Instruction:
Could you copy out every line of the records below word for word, leaving the pictures out?

Segment Start: Material to process

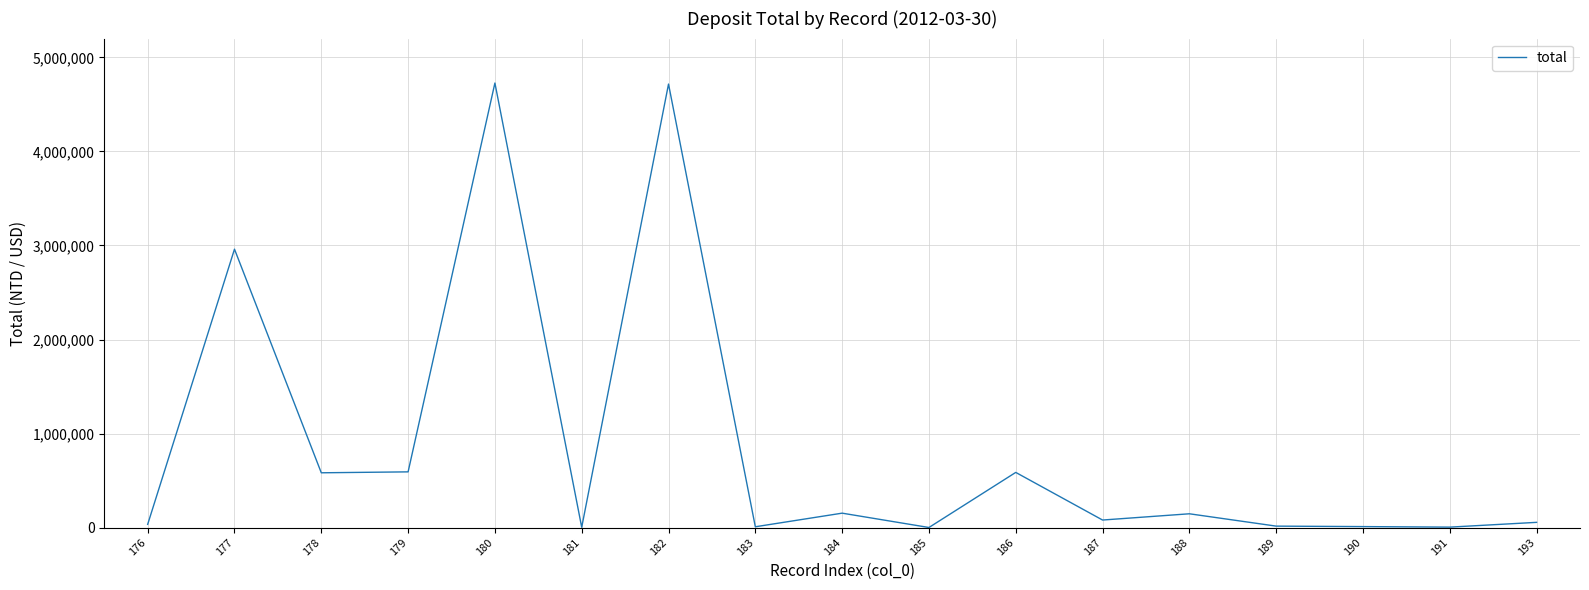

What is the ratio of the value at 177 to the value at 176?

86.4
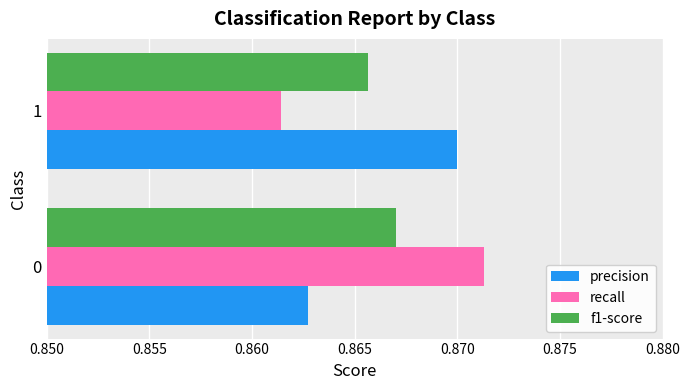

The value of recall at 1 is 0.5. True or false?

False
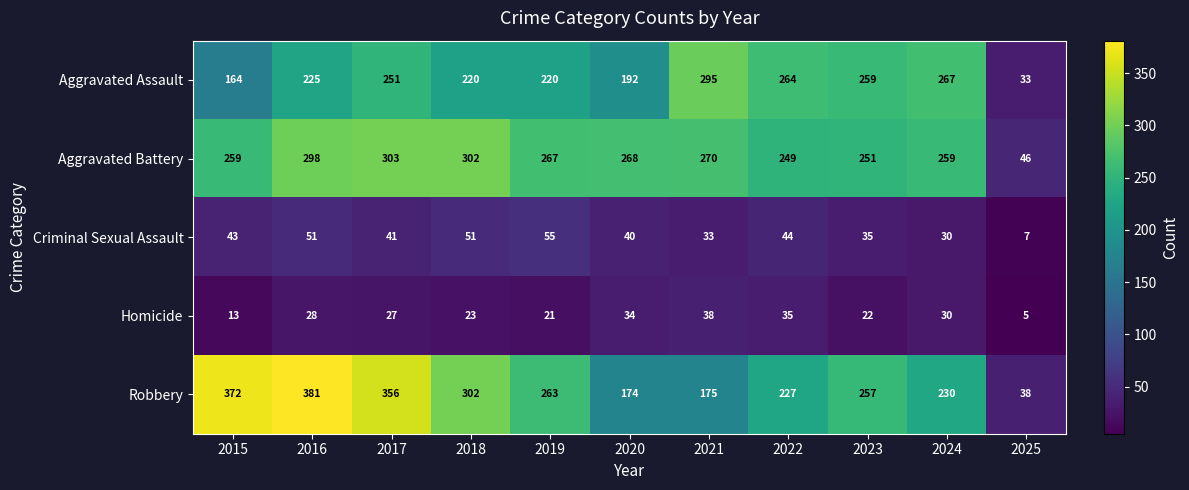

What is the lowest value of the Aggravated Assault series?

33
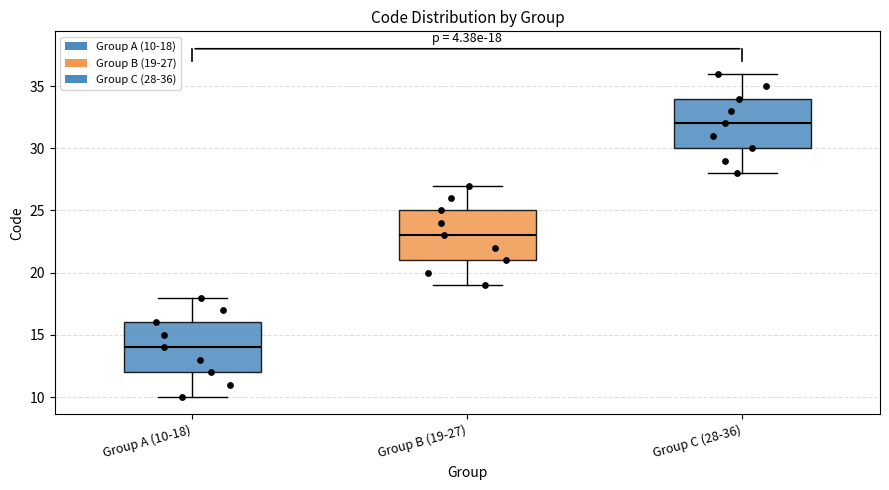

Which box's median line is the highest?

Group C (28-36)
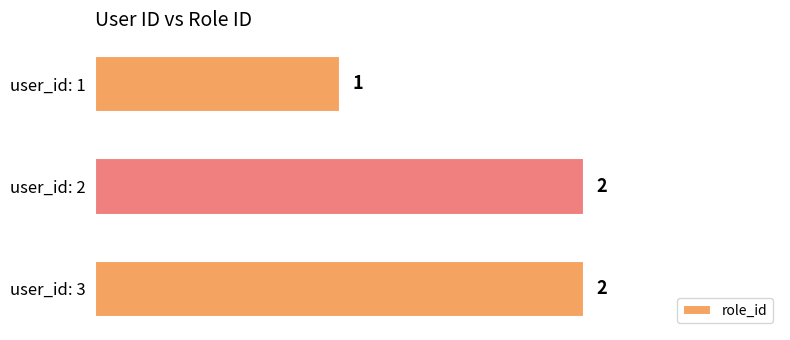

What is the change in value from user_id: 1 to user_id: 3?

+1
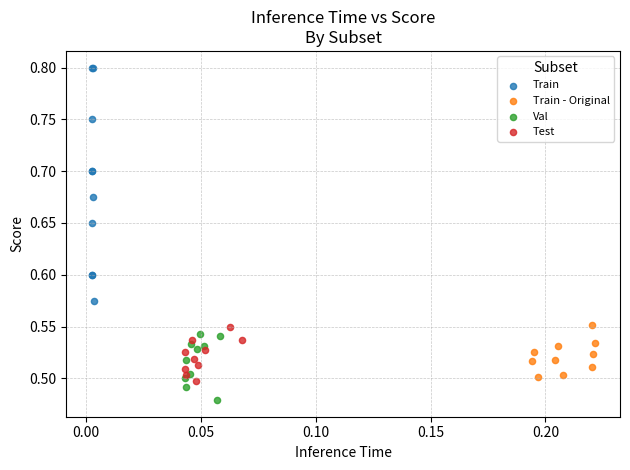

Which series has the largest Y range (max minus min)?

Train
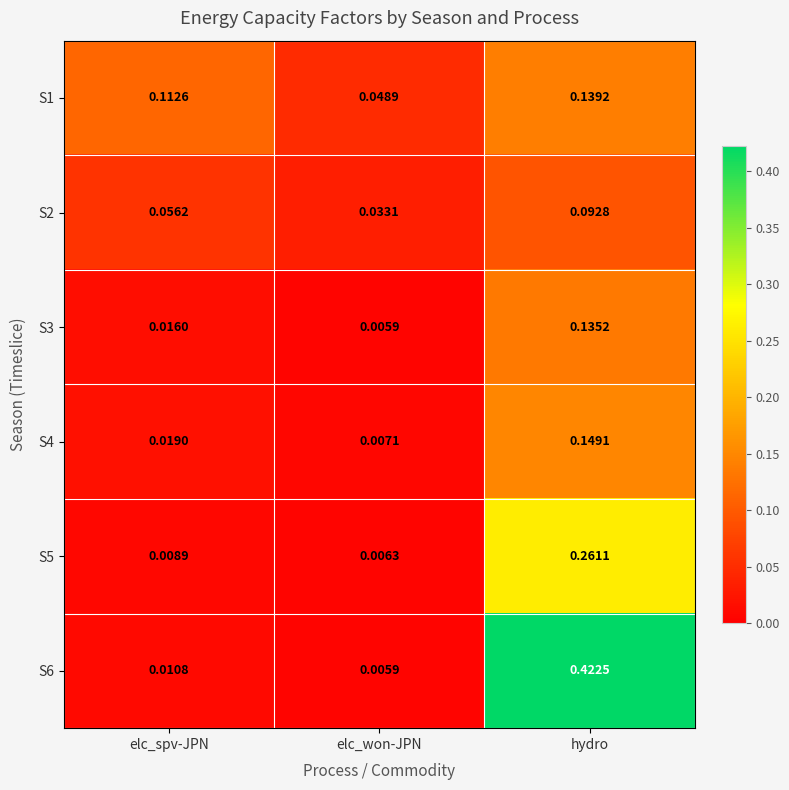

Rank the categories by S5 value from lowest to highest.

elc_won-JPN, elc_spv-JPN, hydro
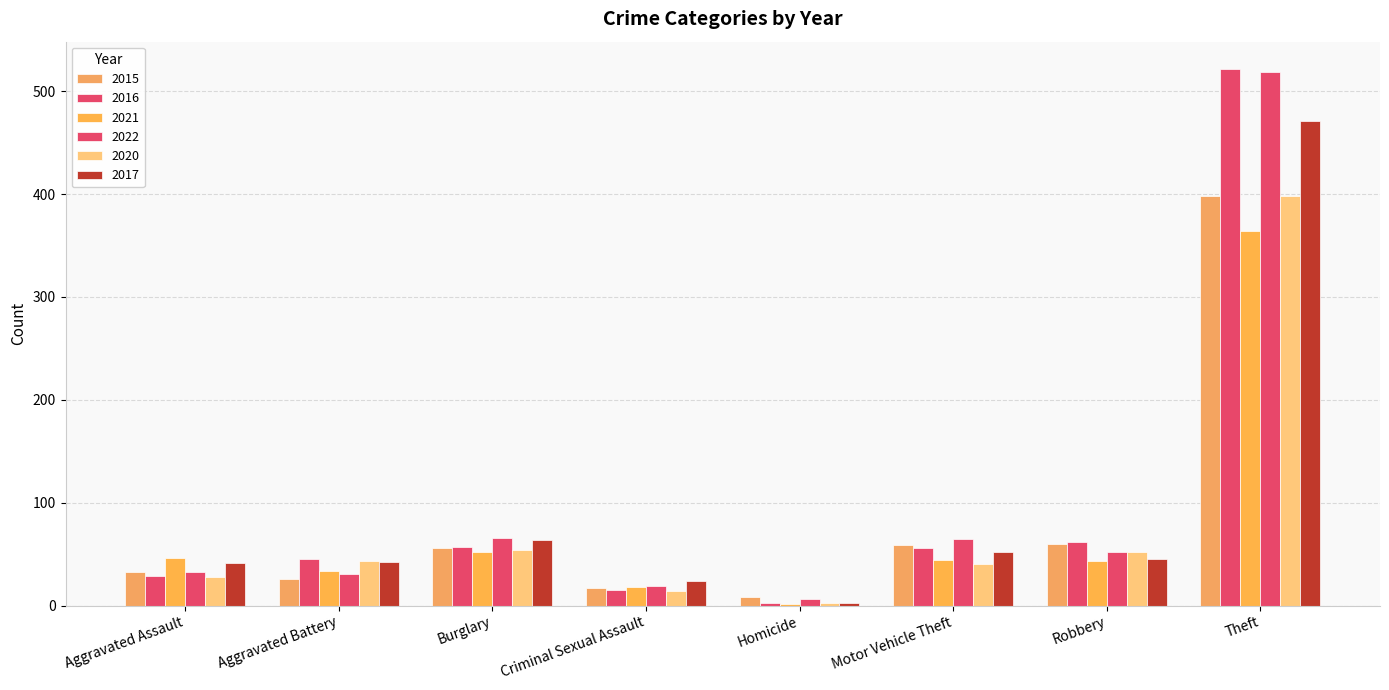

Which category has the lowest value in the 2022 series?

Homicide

Segment End: Material to process

Solution for this exercise:
What is the ratio of the value at 177 to the value at 176?

86.4

The value of recall at 1 is 0.5. True or false?

False

What is the lowest value of the Aggravated Assault series?

33

Which box's median line is the highest?

Group C (28-36)

What is the change in value from user_id: 1 to user_id: 3?

+1

Which series has the largest Y range (max minus min)?

Train

Rank the categories by S5 value from lowest to highest.

elc_won-JPN, elc_spv-JPN, hydro

Which category has the lowest value in the 2022 series?

Homicide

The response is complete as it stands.